Pese al positivo resultado que conquistó la derecha en estas elecciones en desmedro de una posición aún expectante de la coalición Apruebo Dignidad y la más compleja situación de la centro-izquierda concertacionista, pareciera ser que la tendencia a la fragmentación del sistema de partidos seguirá imperando durante el ciclo electoral en curso, más allá del alineamiento circunstancial que producirán los proyectos políticos en disputa comandados por José Antonio Kast y Gabriel Boric el próximo 19 de diciembre. Junto con la extinción de las coaliciones políticas que comandaron el proceso transicional, el resultado de esta elección configurará inexorablemente el último tramo del ciclo electoral que finaliza con el plebiscito de salida pronosticado para mediados del 2022.


Notas

[1] Por ejemplo, pensemos en la atmósfera de ilegitimidad que cubría a los sectores dirigentes en el período de la denominada «cuestión social» en Chile en el cambio de siglo XIX-XX, que llega a una suerte de «crisis moral» en el primer centenario de la república y forja lentamente el sistema de partidos que surgirá a inicios de la década del 30, con nuevos partidos y fuerzas políticas que bregarán por posiciones de poder al interior del Estado.

[2] Bien vale dejar consignada una tesis que Daniel Matamala propone en su más reciente libro, Distancia Social (2021, Editorial Catalonia), la cual —considera el periodista— ha sido escasamente explorada al momento de explicar los sucesos políticos que anteceden al estallido de octubre. El artículo «Ese verano en Cachagua», «es la crónica de un fenómeno a mi juicio tan decisivo como poco analizado en detonar el estallido: la decisión de convertir el segundo gobierno de Piñera en un triunfo ideológico de la derecha más ortodoxa y del gran empresariado. Creo que esta decisión, fundada en una mala interpretación del resultado electoral de 2017, y empujada por influyentes grupos de lobby empresarial, fue fundamental en llevar esta olla de presión que era Chile hasta su punto de ebullición» (p. 14).

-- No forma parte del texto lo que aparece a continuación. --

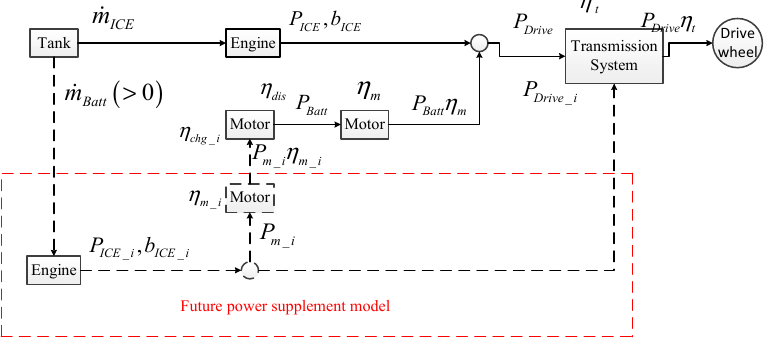
Figure 2. Future power supplement model.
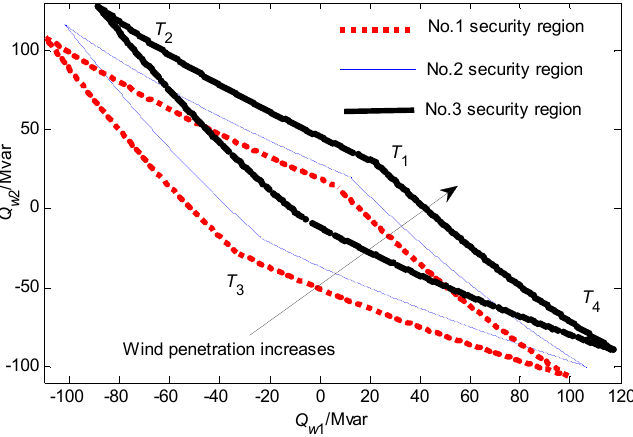
for different wind penetration S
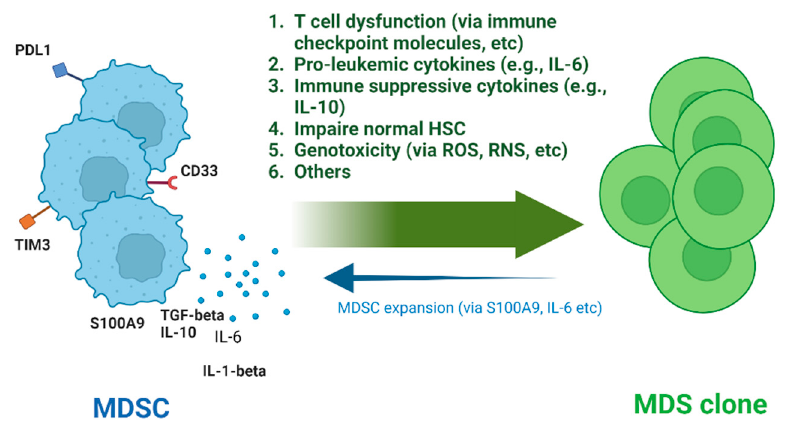
Figure 1. Pathogenetic roles of MDSCs in MDS. HSC, Hematopoietic Stem Cell; ROS, Reactive Oxygen Species; RNS, Reactive Nitrogen Species (Created with BioRender.com.)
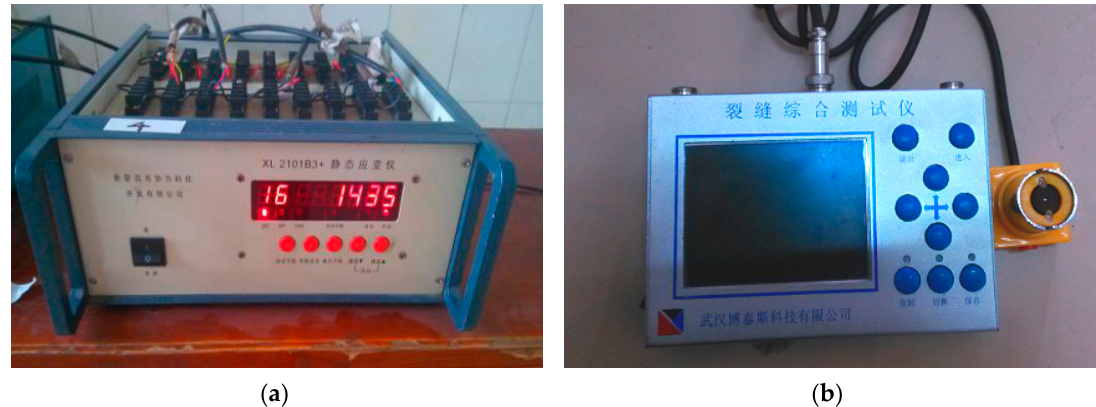
Figure 8. Instruments for the plat-ring-type test: ( a ) static strain testing device; ( b ) crack testing device.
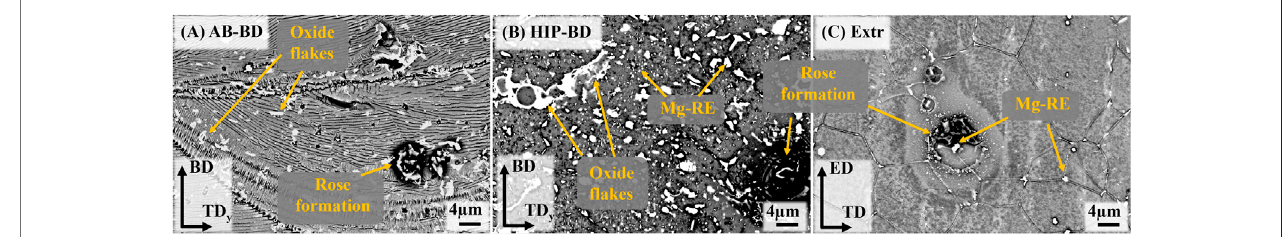
FIGURE 10 | BSE-SEM mages of the surfaces of (A) AB, (B) HIP and (C) Extr samples after 30 min immersion in DPBS.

[3] Es necesario apuntar que este ciclo electoral podría incorporar una disputa electoral más si es que la nueva Constitución, eventualmente aprobada en el plebiscito de salida, establece un régimen transitorio que fije qué comicios deben realizarse un año después de su entrada en vigencia, caso en el cual el gobierno entrante en marzo del 2022 tendría que llamar a elecciones por mandato constitucional.

[4] Las cifras de participación electoral registradas durante este ciclo también reflejan la crisis de representatividad que comporta nuestro régimen democrático. Entre el 19-N del 2017 y el 21-N del 2021 la participación ha fluctuado en un diferencial de 10 puntos, llegando a un peak de 50,9% en el plebiscito del 25-O del 2020 y a un mínimo de un 41,5% en la «mega-elección» del 15 y 16-M de este año. Por su parte, la participación, tanto en la primera vuelta presidencial y parlamentaria del 2017 como en los comicios acaecidos recientemente el 21-N, alcanzó rendimientos similares: un 46,7% y 47,3%, respectivamente.